Tuesday, June 08, 2021

CD Review: Ivo Perelman/Matthew Shipp - Special Edition Box / Ivo Perelman Trio - Garden of Jewels

Ivo Perelman/Matthew Shipp
Special Edition Box

Ivo Perelman Trio
Garden of Jewels

Ivo Perelman is not a tenor saxophonist who can be heard blowing overtones from the bottom range of his horn. In fact, Perelman spends very little time on these new releases in the low end of his horn, preferring the middle register and upper, altissimo range of it. Once again, his mastery of high harmonics extends ideas he begins in a lower register, taking them way up the octave into a range that might seem impossible or a challenge at best for most tenor players. For Perelman it seems completely natural.

Both of these releases find the saxophonist in the company of his longtime collaborator Matthew Shipp (piano). Garden of Jewels brings drummer Whit Dickey into the fold. Like everything Perelman does, both sets of music are completely improvised, although the deep connection between the players often makes things sound like they could be working from a structure.

For the listener new to the Perelman oeuvre and uncertain where to begin in to dive into his massive catalog, Special Edition Box can be a valuable entry point. The SMP release features a 51-minute studio session, Procedural Language, along with a live Blue-Ray disc of a 2019 performance in Sao Paulo, Brazil. Finally, Jean-Michel Van Schouwburg's 47-page book Embrace of the Souls provides a lot of insight into the music.

The 12 tracks are simply numbered without titles. From the beginning, Perelman and Shipp play with symmetry, one anticipating the other. In Track 5, the saxophonist really straddles a deep smoky romantic tone with a tension that has wails and whines lurking just beneath the surface. Shipp does walking minor underneath. I like when he holds a note on tenor to see how Shipp will respond. The way the track ends doesn't resolve but stops, as if to say, "There's more coming."

On Track 9, Shipp hits single chords and lets them ring while Perelman plays in the upper register. not sounding icy or rough all the time, sometimes delicate and pensive. When Shipp settles on one chord and keeps it coming, the drama builds and the final octave leap by Perelman feels especially effective.

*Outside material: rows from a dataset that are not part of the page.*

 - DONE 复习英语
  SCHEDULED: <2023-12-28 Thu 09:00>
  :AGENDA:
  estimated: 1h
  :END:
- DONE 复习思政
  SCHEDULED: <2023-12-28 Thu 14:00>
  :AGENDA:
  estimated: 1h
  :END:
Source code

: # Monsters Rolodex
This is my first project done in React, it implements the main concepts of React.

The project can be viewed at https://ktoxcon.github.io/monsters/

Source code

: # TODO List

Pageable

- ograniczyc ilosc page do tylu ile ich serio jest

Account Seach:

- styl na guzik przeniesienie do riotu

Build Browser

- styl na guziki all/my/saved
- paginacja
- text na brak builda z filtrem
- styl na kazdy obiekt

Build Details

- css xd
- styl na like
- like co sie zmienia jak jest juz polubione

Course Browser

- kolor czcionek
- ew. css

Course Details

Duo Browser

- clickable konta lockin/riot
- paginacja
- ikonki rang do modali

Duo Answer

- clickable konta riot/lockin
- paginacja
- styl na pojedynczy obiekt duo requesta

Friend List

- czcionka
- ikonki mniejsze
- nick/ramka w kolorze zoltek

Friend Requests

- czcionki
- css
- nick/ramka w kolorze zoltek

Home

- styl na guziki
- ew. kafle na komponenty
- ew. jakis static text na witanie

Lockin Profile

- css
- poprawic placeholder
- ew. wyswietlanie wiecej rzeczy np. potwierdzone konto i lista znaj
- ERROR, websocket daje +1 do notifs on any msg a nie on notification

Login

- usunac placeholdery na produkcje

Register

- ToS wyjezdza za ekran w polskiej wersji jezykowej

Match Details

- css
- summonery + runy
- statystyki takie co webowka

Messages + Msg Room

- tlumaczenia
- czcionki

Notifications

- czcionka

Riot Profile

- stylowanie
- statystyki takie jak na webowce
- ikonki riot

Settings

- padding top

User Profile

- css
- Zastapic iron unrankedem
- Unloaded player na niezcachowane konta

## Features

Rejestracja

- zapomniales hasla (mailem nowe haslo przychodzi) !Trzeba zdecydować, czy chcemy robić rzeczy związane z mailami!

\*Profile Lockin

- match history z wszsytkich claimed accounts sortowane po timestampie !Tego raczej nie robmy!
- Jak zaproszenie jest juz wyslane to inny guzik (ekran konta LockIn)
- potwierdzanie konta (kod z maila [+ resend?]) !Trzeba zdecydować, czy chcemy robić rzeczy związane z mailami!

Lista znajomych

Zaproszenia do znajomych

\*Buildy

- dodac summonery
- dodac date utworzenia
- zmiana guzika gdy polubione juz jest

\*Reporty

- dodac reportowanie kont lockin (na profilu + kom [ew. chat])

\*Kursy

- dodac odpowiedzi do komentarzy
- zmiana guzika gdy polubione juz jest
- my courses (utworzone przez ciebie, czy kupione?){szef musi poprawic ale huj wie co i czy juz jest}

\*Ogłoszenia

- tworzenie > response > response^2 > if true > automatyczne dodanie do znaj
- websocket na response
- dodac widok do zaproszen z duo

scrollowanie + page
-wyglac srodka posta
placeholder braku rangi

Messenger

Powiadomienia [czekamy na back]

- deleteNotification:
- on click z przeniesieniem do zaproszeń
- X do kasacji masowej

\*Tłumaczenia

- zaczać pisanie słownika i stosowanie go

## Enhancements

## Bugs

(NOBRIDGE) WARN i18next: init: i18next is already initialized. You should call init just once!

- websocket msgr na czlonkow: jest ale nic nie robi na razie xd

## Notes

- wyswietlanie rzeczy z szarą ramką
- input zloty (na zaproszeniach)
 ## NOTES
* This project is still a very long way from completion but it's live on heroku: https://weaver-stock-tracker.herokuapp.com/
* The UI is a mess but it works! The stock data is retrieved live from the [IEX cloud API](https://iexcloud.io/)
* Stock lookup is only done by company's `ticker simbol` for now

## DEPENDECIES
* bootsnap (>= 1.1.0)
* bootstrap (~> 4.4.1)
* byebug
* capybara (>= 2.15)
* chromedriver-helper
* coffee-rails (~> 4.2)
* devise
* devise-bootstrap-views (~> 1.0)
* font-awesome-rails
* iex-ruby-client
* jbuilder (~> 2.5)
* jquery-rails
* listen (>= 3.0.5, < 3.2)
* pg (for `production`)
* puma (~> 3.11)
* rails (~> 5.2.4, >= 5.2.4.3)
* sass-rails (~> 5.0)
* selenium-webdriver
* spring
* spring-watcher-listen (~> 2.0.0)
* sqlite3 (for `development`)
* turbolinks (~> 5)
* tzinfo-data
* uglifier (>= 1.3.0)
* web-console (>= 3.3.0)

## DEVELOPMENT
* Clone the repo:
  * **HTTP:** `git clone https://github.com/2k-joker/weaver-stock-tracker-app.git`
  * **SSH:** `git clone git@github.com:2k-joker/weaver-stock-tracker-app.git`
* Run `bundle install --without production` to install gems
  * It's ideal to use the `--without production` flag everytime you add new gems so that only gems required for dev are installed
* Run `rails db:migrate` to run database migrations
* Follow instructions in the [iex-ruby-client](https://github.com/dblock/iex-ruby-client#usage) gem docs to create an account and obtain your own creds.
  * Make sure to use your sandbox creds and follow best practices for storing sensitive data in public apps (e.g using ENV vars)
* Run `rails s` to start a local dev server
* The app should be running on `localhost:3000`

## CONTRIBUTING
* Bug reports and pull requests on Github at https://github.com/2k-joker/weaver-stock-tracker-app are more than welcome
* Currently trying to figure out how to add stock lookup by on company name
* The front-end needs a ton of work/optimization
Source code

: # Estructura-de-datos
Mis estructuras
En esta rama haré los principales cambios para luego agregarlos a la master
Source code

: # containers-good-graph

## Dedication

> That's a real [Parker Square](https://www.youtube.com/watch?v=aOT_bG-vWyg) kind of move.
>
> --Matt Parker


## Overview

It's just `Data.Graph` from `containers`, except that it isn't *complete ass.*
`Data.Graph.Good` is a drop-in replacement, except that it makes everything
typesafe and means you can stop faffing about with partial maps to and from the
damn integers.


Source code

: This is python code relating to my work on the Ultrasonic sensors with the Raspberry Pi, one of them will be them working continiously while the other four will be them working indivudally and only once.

While it can be valuable to have the duo's performances in tracks ranging from two to seven minutes a piece, there's something compelling about hearing them playing continuously for an hour. (A previous SMP release, Live at Nuremberg, really sold me with a 55-minute performance followed by a four-minute encore.) The Blue-Ray Live at Sao-Paulo at SESC finds the duo in a spirited conversation, exploring all manner of ideas, perhaps expanding on things they did in the studio session (which was recorded earlier that year) but also taking it new places. At times, Perelman's mid-range and softer playing gets overpowered a bit in the swell of the piano, but his ideas can still be felt. Seeing the two players in action - especially Shipp, whose hands seem to simply flow over the keys - is a rare treat for those who don't get to hear them live.

Schouwburg's book Embrace of the Souls complements the music, offering insight into this recording and earlier releases. While free jazz writing can sometimes border on overly esoteric imagery or heavy metaphors, he avoids that. A blogger in his own right, Schouwburg writes personally about the music, offering plenty of examples of how the music has impacted him, which can go a long way in making this often-labelled "noisy" music seem beautiful.

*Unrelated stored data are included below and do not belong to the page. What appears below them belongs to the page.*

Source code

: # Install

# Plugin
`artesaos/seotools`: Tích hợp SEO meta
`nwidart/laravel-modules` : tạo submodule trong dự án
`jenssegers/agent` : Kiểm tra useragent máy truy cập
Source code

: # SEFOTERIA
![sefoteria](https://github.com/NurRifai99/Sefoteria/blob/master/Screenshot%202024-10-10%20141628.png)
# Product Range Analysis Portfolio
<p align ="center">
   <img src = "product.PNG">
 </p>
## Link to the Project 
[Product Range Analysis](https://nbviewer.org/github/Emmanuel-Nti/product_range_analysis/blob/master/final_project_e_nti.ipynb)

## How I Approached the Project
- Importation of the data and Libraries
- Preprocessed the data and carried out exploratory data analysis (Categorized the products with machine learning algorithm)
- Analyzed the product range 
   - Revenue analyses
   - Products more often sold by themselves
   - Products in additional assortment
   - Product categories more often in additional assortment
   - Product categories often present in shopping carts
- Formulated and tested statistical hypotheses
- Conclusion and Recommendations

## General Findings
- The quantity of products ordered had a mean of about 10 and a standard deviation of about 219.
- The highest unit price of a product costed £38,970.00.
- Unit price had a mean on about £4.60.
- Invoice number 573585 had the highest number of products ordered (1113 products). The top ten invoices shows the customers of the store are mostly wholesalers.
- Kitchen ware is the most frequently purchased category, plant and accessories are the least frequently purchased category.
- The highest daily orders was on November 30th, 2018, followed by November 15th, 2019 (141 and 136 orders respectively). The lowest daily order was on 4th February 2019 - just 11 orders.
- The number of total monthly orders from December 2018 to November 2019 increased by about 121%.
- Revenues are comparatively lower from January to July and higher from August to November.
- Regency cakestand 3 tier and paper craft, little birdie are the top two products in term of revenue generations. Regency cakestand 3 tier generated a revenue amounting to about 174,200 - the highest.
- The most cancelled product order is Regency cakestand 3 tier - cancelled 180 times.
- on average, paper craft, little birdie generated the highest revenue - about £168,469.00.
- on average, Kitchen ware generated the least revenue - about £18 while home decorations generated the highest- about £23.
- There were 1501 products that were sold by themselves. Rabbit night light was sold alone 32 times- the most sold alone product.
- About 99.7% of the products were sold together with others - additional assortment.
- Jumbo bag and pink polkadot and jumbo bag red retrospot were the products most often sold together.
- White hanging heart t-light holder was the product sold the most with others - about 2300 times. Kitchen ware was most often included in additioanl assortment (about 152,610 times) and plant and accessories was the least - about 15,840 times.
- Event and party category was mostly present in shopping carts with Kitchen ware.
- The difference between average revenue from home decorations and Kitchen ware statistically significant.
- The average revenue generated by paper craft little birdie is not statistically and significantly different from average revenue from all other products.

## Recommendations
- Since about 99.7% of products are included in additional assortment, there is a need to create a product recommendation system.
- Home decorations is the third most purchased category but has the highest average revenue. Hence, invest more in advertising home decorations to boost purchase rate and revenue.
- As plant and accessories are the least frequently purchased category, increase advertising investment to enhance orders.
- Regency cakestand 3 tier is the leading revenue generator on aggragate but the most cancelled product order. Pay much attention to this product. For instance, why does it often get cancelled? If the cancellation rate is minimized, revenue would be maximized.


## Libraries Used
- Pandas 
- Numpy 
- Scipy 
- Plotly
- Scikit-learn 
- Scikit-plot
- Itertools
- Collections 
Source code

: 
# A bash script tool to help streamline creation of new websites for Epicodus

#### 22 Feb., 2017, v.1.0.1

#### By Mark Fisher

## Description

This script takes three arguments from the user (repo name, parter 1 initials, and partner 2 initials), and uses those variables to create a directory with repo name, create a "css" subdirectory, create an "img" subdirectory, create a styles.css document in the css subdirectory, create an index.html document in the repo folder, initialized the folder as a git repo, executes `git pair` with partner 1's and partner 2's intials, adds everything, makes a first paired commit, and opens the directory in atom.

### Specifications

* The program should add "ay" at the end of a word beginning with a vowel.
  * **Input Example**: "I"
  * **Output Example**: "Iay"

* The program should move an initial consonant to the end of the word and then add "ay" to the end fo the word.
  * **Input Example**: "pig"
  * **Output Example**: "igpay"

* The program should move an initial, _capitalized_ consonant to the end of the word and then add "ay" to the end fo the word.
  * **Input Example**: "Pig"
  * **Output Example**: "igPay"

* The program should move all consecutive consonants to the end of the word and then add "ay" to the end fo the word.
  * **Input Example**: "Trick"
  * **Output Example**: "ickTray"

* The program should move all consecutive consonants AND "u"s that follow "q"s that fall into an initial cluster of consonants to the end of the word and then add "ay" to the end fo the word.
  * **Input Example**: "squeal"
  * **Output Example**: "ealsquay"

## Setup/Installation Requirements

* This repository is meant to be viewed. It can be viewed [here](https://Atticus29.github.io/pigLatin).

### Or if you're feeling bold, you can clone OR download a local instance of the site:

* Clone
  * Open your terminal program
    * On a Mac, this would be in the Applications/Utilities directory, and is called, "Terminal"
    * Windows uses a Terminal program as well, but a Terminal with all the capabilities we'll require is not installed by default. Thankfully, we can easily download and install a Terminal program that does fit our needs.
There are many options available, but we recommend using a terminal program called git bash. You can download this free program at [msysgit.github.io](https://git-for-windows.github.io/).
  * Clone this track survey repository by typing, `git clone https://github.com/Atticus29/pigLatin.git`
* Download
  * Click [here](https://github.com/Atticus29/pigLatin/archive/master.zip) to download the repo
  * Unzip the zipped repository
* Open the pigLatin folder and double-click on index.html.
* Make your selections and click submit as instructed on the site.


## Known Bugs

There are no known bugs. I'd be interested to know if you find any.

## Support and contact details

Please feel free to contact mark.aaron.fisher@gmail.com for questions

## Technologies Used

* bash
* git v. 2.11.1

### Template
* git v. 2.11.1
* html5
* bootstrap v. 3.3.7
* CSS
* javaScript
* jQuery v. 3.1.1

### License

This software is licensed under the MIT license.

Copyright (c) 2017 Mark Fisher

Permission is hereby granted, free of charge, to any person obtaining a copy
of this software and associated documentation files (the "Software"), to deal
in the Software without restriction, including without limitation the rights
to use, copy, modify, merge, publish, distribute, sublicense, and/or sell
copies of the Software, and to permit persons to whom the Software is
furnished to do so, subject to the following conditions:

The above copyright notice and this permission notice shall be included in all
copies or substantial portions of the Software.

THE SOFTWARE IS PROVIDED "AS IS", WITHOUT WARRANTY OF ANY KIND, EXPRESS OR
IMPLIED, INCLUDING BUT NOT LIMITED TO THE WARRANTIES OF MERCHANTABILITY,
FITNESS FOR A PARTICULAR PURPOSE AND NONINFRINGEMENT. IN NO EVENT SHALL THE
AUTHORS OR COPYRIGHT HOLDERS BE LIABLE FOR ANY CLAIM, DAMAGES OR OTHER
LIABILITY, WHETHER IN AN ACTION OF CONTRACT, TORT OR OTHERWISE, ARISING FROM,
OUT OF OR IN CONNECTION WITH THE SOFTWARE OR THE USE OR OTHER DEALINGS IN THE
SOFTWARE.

The box is available in a limited edition of 360 copies.

Perelman is skilled at the upper register melodic inventions, but when he gets into the middle range of his horn, or goes a little lower, he reveals a side that owes more to the smoky sound of Ben Webster or Coleman Hawkins. It might be fleeting moments here and there but it lasts long enough to impress the listener with the idea that this music has lyrical qualities to it as well. His breathy entrance on the opening title track says a great deal about him. Perelman enters like he's calling a meeting to order, soft but firm, before hitting some wide vibrato. There's something powerful about the opening wail of "Amethyst." His whole horn seems to reverberate with the high notes that cue the trio. 

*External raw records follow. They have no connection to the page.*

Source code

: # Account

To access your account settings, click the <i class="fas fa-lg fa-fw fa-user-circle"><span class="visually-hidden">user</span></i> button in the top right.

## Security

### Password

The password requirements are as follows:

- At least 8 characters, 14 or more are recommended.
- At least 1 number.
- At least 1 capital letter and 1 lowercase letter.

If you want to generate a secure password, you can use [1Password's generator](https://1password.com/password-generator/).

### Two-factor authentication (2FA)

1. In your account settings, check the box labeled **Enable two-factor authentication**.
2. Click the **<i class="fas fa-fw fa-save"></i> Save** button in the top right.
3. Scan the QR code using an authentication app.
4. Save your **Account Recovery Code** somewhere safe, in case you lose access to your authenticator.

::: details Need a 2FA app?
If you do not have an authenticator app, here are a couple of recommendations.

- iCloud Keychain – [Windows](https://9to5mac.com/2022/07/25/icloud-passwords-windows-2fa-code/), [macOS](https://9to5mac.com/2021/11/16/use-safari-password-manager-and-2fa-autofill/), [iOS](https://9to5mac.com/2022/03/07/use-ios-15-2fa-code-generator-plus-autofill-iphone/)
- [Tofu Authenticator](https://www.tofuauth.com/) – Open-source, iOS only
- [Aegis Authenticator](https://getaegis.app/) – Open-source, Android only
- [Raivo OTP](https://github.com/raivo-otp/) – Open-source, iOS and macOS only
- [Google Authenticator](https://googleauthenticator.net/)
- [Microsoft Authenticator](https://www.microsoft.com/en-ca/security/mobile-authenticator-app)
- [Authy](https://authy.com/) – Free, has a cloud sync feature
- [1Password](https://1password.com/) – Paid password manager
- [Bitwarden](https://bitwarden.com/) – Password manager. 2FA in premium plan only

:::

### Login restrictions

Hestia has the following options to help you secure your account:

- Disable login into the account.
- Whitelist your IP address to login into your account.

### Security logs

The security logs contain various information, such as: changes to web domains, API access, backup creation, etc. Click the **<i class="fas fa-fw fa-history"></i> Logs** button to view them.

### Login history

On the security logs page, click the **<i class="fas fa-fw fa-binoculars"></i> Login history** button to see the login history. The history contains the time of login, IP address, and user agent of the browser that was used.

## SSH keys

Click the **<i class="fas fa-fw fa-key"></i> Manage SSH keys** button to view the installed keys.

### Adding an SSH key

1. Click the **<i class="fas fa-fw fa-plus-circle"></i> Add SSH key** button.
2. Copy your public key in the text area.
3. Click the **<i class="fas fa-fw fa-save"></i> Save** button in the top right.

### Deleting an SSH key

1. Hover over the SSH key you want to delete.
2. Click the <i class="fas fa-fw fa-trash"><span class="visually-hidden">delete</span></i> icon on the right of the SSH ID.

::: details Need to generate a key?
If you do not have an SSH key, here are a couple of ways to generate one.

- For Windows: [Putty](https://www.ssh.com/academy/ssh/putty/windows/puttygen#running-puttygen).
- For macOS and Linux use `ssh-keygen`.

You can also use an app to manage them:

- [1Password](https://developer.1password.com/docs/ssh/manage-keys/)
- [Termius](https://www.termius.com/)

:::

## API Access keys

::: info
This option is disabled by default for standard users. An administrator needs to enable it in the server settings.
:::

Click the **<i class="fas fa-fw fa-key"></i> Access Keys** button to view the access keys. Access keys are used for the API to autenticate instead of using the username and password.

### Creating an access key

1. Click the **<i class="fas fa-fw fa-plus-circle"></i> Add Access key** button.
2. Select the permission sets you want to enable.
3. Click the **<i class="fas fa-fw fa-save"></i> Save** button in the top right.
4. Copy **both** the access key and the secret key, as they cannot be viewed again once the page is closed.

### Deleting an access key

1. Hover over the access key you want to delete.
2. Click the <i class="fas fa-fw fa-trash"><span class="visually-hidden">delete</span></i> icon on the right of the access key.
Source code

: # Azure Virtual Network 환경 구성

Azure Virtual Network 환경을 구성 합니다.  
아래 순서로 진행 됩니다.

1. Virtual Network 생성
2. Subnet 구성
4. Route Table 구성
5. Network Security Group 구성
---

On Garden of Jewels, the addition of Dickey to the Perelman/Shipp axis does not change the sonic qualities all that much. Dickey is not a raucous player, instead coming across as more thoughtful, listening first and reacting second, rather than simply crashing into the party. His approach incorporate the lessons he learned from the late Milford Graves. Some of it feels extremely subtle - cymbal crashes here, cymbal rolls there, followed by a roll on the kit - to the point where you have to focus closely on him to figure out where he is. But therein lies the power of a good session, which compels you to listen closely.

With Ivo Perelman, it's tempting to say that his albums could be considered like journal entries - documents of what he was doing on a particular date with a particular group of friends. But that might sell it short because these are live documents (whether or not they are made in front of an audience) where he creates in the moment. To compare it to the written word doesn't do it justice. It's better to listen. And read.